_QUOTED PASSAGE:_
We started the day with the usual breakfast; toast, weetbix and a hot beverage whether this was tea, coffee or milo was up to the person itself. Poor innocent Samuel decided to have some toast, with the intention of eating this very piece of toast with something on top. There was jam, peanut butter, heck we even had honey. But none of these would give Samuel the satisfaction he was after. Sam opened a jar of a darkish substance and added a generous serving to his piece of toast. What he believed to be a chocolate spread turned out to be the infamous Vegimite, tum tum tumm. With one bite his face froze and as the horrible taste spread quickly through his mouth he screamed, fell to the floor and froth formed at the corners of his mouth as his body shook with heavy pulses. Fortunately he survived the ordeal, and we made sure we got him some Nutella by the next day.

Colin Murdoch, (a real country bloke and maybe even an aboriginal wannabee) came to talk to us after. After telling us how much he loves John Howard (not) he instructed to build a flinders landscape on butcher's paper, using all the things we could find around the place. We collected rocks, sticks, sand, kangaroo carcasses, aboriginal excrement and crafted some fine landscapes. Only for his model sheep to come and wreck it all after. Yes he talked about sheep, and sheep eating trees. BAD SHEEP! We went through the Aboriginal history from when the whites came in 1788. Quite interesting. Picked up some things I didn't know.

_TO BE DONE:_
Rewrite the blog post between "Colin Murdoch, (a" and "I didn't know.", inclusive, putting "newsprint" in place of "butcher's paper". Rely on the blog post alone.

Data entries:
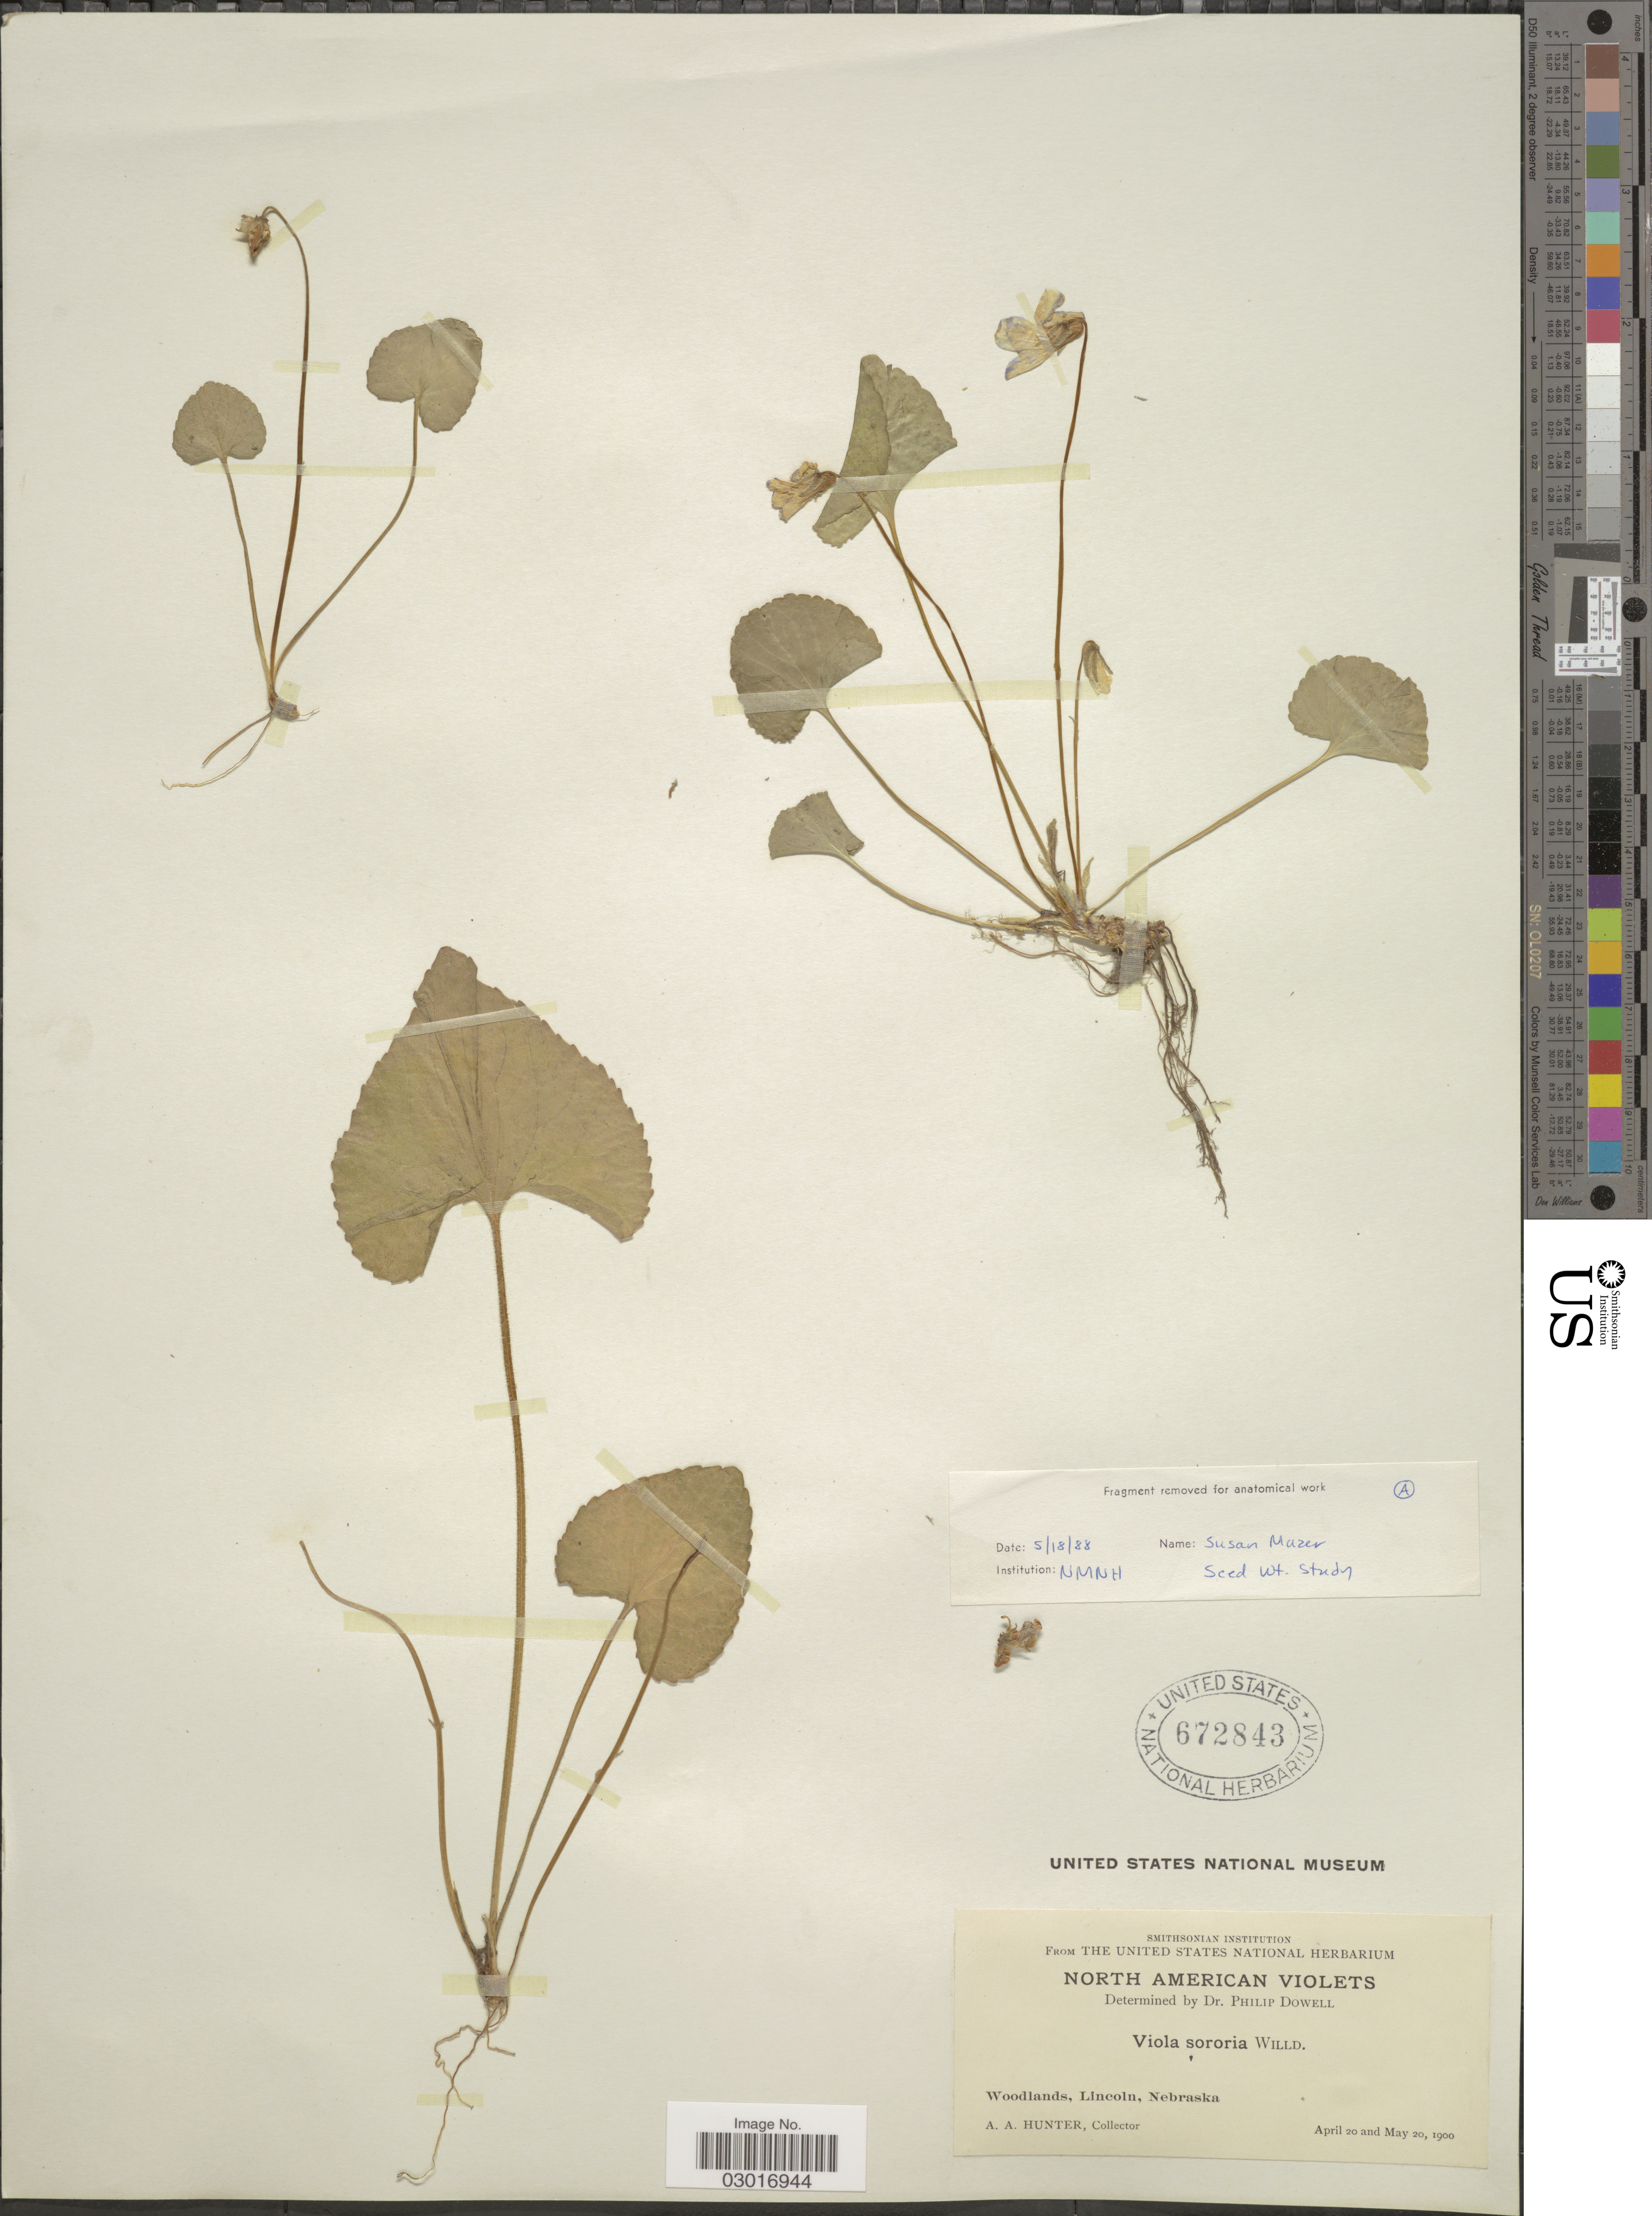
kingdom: Plantae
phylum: Tracheophyta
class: Magnoliopsida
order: Malpighiales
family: Violaceae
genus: Viola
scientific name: Viola sororia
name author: Willd.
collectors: A. Hunter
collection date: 1900-04-20/1900-05-20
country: United States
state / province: Nebraska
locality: Woodlands, Lincoln.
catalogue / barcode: US 672843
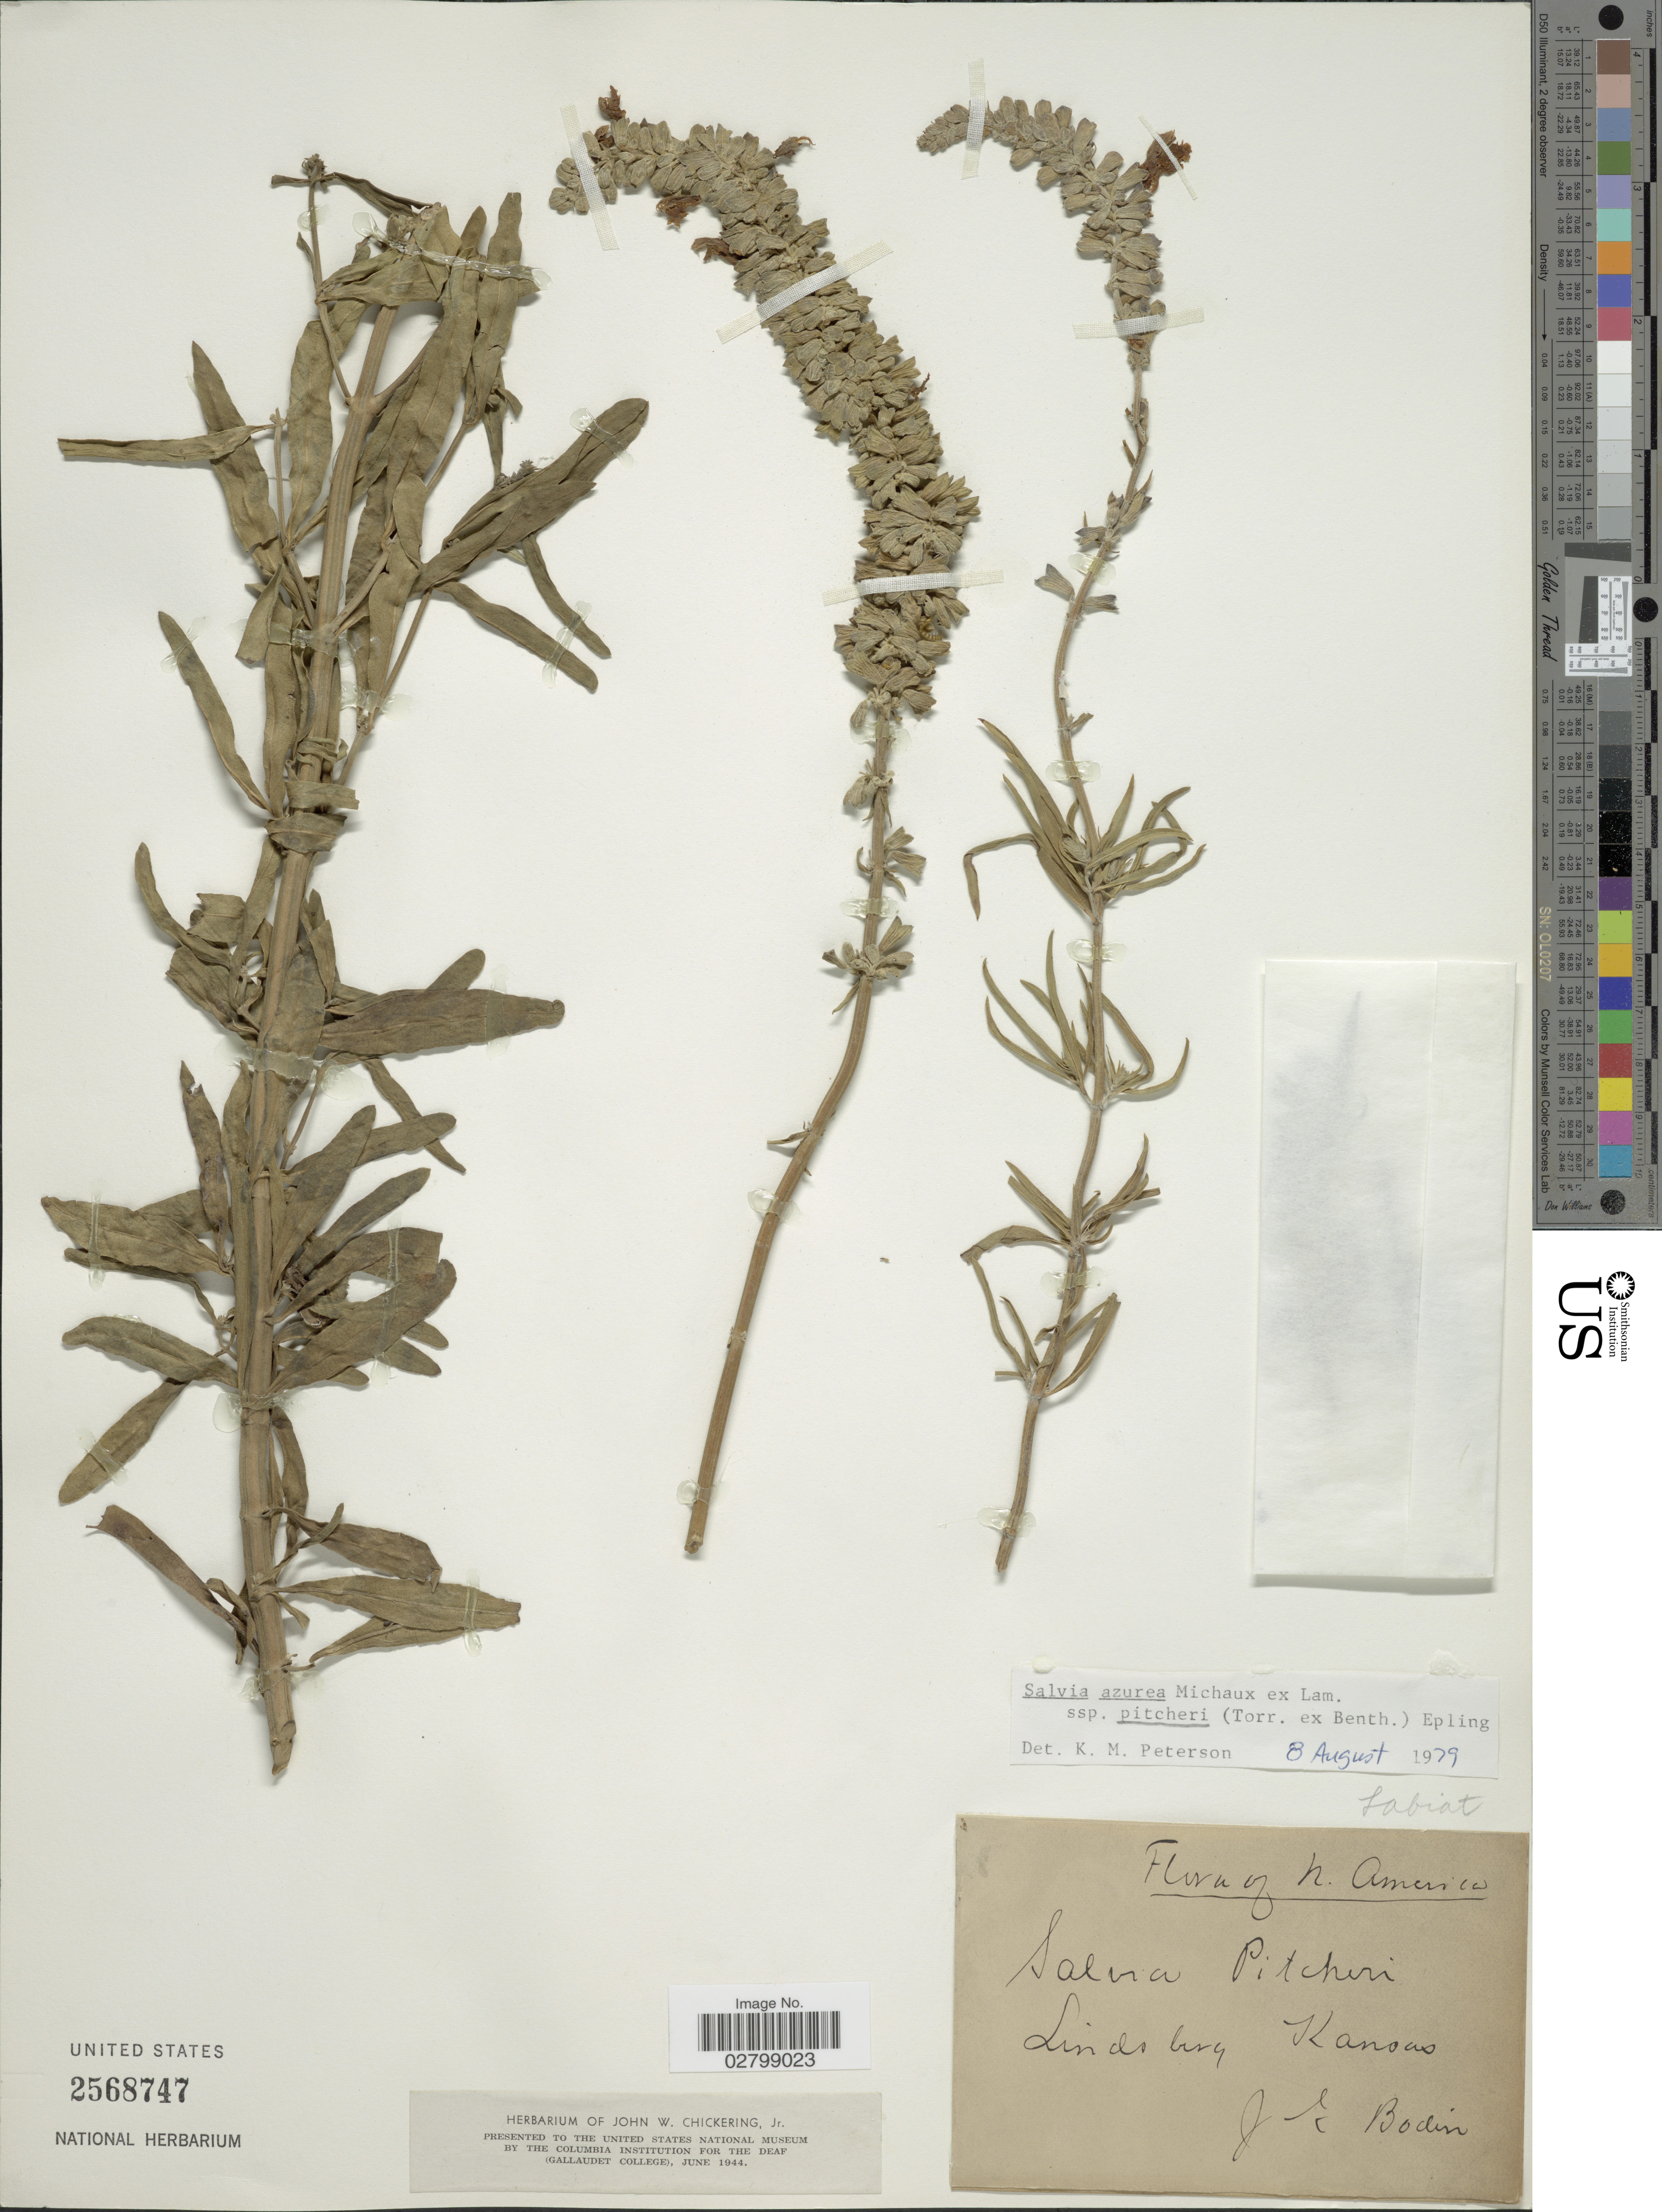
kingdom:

_EXERCISE RESPONSE:_
Colin Murdoch, (a real country bloke and maybe even an aboriginal wannabee) came to talk to us after. After telling us how much he loves John Howard (not) he instructed to build a flinders landscape on newsprint, using all the things we could find around the place. We collected rocks, sticks, sand, kangaroo carcasses, aboriginal excrement and crafted some fine landscapes. Only for his model sheep to come and wreck it all after. Yes he talked about sheep, and sheep eating trees. BAD SHEEP! We went through the Aboriginal history from when the whites came in 1788. Quite interesting. Picked up some things I didn't know.